Construction of cloudy catshark (Scyliorhinus torazame) variable new antigen receptor (vNAR) library using phage display and application for antigen detection

Abstract

Monoclonal antibodies (mAbs) have been widely applied as diagnostic and therapeutic platforms. However, these conventional mAbs have shown several shortcomings, such as their large size and difficult to store. To overcome the problems of the mAbs, second-generation antibodies based on the single-chain fragment variable (scFv) have been developed but, unstability and lacking avidity are the shortcomings of scFV antibodies. Nowadays, the Immunoglobulin New Antigen Receptor (IgNAR) founded in sharks is considered as an attractive candidate for applicable antibody technologies because of several advantageous properties such as cryptic antigen recognition domain structure, small molecular size, fast secretion, stability. Phage display is a rapid, cost-effective technology to display the antibody, so we constructed the phage library display using the vNAR gene from cloudy catshark (Scyliorhinus torazame) with the phage display platform. Furthermore, we performed screening about Lysozyme A to check the operation of constructed phage library and did another screening about VHSV to confirm the applicability of specific pathogens. Based on the results of screening about Lysozyme A and VHSV, we confirmed that the generated phage library display was working well and checked the applicability to a specific antigen.

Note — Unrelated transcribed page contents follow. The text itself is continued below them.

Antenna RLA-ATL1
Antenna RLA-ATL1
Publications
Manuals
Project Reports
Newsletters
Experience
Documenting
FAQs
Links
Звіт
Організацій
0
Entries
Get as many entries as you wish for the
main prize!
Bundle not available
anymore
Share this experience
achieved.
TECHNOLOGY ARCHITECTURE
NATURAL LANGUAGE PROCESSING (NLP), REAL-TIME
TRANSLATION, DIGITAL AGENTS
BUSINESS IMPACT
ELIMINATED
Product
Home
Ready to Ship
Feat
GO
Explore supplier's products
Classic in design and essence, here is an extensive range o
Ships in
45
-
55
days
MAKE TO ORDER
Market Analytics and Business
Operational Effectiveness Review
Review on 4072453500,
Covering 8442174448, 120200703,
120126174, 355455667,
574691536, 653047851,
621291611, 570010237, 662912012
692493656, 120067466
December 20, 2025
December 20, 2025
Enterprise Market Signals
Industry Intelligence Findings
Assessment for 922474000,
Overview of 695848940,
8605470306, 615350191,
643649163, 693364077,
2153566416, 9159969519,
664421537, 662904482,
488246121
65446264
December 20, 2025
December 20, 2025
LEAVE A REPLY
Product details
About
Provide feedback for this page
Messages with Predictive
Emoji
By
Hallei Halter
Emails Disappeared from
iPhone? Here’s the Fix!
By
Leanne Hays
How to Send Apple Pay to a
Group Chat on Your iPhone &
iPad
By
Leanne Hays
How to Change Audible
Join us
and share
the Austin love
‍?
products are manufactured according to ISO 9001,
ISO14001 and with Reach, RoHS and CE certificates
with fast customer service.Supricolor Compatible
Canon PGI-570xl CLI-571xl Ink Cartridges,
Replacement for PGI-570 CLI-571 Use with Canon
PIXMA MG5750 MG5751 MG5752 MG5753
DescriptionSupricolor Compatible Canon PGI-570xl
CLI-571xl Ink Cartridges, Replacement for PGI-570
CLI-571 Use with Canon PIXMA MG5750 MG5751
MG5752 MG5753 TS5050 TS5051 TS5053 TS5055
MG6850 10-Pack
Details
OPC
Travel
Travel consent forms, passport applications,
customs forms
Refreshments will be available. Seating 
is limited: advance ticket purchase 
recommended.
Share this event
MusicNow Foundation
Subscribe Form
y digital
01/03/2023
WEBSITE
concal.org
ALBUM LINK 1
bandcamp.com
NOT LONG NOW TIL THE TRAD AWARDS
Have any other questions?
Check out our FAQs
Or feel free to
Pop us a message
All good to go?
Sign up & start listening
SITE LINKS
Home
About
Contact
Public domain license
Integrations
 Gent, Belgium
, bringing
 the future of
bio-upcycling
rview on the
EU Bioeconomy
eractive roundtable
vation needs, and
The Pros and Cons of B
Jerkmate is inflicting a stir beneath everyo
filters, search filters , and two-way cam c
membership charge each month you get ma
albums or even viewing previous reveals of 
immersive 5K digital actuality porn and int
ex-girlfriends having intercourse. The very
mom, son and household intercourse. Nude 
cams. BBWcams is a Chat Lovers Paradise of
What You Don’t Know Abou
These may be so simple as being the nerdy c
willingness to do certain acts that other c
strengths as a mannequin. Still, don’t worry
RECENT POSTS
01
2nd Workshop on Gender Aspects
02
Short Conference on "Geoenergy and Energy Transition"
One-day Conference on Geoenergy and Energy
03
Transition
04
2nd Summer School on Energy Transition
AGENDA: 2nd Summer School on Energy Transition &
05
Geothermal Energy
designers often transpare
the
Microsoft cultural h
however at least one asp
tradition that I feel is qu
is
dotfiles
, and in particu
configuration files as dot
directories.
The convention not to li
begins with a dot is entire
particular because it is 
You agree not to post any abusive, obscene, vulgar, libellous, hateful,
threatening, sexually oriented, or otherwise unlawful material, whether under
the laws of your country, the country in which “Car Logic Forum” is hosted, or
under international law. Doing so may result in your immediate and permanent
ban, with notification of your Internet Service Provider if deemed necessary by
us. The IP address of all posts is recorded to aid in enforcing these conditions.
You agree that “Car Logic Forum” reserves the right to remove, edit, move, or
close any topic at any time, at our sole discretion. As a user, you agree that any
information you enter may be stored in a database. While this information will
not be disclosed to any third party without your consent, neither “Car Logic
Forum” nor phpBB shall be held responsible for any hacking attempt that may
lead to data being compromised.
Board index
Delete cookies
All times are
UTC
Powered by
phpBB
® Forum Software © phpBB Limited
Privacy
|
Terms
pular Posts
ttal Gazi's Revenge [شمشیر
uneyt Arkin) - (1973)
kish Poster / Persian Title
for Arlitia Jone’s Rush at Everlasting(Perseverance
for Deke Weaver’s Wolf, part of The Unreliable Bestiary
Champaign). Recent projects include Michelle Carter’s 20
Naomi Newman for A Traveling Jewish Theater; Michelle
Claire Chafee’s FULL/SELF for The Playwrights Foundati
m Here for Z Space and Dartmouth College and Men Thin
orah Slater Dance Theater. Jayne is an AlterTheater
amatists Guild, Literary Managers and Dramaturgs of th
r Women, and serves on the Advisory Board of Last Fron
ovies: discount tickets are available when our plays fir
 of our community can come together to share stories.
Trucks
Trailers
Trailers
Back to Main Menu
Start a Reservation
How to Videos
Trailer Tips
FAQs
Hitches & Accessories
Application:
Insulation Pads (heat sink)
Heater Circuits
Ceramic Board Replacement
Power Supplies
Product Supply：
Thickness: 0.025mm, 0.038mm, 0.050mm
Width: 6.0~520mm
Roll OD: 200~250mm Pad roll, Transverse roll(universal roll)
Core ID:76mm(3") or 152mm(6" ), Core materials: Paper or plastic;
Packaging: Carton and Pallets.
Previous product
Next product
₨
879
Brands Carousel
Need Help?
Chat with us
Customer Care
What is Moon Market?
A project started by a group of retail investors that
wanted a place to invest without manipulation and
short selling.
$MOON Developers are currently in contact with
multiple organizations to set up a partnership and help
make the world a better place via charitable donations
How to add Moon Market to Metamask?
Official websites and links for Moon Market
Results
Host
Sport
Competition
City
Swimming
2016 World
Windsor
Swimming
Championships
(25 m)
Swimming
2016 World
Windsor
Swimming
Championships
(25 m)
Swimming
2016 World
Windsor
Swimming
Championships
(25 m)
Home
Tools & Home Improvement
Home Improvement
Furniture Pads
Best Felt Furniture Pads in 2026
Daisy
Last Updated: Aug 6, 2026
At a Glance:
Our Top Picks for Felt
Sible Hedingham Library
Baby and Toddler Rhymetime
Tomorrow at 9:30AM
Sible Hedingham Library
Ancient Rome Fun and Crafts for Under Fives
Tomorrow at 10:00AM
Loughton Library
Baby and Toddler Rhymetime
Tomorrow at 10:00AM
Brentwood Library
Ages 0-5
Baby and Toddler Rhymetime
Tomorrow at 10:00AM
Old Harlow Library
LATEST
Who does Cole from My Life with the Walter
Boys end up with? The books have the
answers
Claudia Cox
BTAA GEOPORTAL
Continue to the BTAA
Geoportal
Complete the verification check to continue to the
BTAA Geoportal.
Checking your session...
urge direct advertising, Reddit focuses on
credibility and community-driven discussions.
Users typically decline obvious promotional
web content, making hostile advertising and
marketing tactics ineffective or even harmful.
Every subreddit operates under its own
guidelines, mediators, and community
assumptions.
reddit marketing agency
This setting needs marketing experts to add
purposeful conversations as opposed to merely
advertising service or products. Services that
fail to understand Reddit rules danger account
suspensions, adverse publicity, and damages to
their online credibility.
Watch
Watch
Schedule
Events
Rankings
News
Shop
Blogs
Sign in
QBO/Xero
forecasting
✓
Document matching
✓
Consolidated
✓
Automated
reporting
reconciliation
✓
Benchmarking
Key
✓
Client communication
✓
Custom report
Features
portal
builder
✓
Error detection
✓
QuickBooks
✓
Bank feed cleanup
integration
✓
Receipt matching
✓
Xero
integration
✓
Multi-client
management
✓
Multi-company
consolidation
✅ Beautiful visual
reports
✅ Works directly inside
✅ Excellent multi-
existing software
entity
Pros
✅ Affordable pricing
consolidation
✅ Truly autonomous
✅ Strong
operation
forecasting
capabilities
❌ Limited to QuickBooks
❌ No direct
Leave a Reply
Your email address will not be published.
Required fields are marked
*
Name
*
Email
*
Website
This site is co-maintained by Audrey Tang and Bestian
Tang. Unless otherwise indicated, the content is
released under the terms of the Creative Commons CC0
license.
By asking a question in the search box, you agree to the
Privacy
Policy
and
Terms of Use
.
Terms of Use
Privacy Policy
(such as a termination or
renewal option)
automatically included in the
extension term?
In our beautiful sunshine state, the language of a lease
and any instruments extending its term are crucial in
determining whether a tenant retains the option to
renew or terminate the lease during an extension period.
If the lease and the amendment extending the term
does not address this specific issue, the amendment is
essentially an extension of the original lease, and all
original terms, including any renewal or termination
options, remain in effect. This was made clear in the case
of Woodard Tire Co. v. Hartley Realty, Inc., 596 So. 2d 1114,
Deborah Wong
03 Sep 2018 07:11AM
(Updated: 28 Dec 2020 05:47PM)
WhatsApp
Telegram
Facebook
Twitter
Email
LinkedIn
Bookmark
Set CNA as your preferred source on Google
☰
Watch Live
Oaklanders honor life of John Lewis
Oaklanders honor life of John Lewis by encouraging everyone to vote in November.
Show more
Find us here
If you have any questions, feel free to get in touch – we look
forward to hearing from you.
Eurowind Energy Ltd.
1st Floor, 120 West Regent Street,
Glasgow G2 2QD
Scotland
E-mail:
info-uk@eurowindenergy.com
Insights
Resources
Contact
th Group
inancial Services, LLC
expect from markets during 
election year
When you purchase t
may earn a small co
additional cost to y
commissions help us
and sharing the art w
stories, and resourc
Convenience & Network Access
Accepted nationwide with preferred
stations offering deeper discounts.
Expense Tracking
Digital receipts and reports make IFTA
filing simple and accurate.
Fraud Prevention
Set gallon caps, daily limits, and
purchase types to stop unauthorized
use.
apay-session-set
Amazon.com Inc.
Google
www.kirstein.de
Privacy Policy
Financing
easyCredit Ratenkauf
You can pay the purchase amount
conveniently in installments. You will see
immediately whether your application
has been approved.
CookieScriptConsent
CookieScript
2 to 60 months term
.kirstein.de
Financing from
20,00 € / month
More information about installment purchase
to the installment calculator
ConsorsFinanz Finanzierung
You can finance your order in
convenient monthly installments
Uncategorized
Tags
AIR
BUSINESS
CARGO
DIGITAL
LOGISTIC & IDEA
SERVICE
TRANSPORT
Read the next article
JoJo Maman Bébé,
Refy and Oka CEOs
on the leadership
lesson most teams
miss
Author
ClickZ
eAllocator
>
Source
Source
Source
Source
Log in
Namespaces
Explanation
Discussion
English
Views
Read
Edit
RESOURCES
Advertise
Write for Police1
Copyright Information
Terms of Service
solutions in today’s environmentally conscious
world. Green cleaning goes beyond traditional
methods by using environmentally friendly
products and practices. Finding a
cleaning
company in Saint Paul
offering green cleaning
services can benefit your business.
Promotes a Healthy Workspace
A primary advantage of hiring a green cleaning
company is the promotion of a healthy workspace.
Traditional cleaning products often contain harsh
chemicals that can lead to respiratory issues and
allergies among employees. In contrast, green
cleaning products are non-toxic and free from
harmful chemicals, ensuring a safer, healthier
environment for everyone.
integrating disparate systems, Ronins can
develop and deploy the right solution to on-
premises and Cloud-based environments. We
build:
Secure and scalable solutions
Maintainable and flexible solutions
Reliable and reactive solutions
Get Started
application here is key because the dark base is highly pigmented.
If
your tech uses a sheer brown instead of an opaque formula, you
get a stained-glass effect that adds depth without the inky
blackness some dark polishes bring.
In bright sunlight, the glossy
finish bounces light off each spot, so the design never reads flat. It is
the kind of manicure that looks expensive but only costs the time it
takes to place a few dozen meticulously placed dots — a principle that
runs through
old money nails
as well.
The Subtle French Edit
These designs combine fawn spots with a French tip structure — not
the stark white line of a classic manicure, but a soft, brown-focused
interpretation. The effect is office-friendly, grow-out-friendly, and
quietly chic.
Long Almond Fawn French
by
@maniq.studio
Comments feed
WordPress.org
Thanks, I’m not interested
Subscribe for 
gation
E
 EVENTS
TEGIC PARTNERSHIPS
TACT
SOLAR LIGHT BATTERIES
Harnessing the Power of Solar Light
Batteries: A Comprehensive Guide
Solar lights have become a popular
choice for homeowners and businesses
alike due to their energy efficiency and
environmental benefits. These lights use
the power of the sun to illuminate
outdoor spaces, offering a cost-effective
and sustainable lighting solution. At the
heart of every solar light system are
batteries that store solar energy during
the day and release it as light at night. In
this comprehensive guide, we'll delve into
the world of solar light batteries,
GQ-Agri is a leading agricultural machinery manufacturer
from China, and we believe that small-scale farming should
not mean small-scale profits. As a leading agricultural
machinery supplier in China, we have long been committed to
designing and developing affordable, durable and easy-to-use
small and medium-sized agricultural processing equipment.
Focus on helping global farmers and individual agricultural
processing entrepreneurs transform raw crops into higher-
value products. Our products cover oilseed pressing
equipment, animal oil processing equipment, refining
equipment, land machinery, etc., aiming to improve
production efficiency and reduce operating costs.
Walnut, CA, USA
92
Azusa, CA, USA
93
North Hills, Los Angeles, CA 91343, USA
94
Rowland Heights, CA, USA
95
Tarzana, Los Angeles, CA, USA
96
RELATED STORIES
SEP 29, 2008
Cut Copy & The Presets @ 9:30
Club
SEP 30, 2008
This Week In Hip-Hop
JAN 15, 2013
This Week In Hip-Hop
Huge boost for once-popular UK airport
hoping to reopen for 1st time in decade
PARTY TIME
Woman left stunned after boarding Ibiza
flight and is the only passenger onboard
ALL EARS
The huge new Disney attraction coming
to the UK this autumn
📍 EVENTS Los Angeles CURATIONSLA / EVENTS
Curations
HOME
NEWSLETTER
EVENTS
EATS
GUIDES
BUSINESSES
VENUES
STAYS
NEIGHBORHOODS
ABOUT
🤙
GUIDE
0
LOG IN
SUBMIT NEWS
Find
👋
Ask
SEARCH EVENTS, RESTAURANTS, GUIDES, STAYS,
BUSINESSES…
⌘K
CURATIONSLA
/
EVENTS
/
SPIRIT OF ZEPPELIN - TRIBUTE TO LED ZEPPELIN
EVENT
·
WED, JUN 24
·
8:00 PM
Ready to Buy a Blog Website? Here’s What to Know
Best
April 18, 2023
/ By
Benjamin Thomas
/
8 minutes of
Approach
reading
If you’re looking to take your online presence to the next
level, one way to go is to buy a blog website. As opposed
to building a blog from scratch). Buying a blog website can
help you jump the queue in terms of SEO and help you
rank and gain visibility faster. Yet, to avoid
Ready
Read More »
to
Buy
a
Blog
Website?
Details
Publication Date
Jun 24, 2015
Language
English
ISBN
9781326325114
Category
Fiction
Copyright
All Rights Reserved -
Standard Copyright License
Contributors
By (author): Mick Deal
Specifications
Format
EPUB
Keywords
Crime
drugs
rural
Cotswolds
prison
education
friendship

However, a present study about the VHSV is incomplete so, it is necessary to find more VHSV positive clones through the ELISA assay, and further studies using VHSV positive clones such as neutralization assay, diagnostic tests about VHSV infected cells and tissues. Consequently, it is necessary to perform further studies, but the constructed phage library display can be applied to specific antigens such as other Rhabdovirus, therapeutic and diagnostic, and will enable rapid, cost-effective production of antibodies with specificity.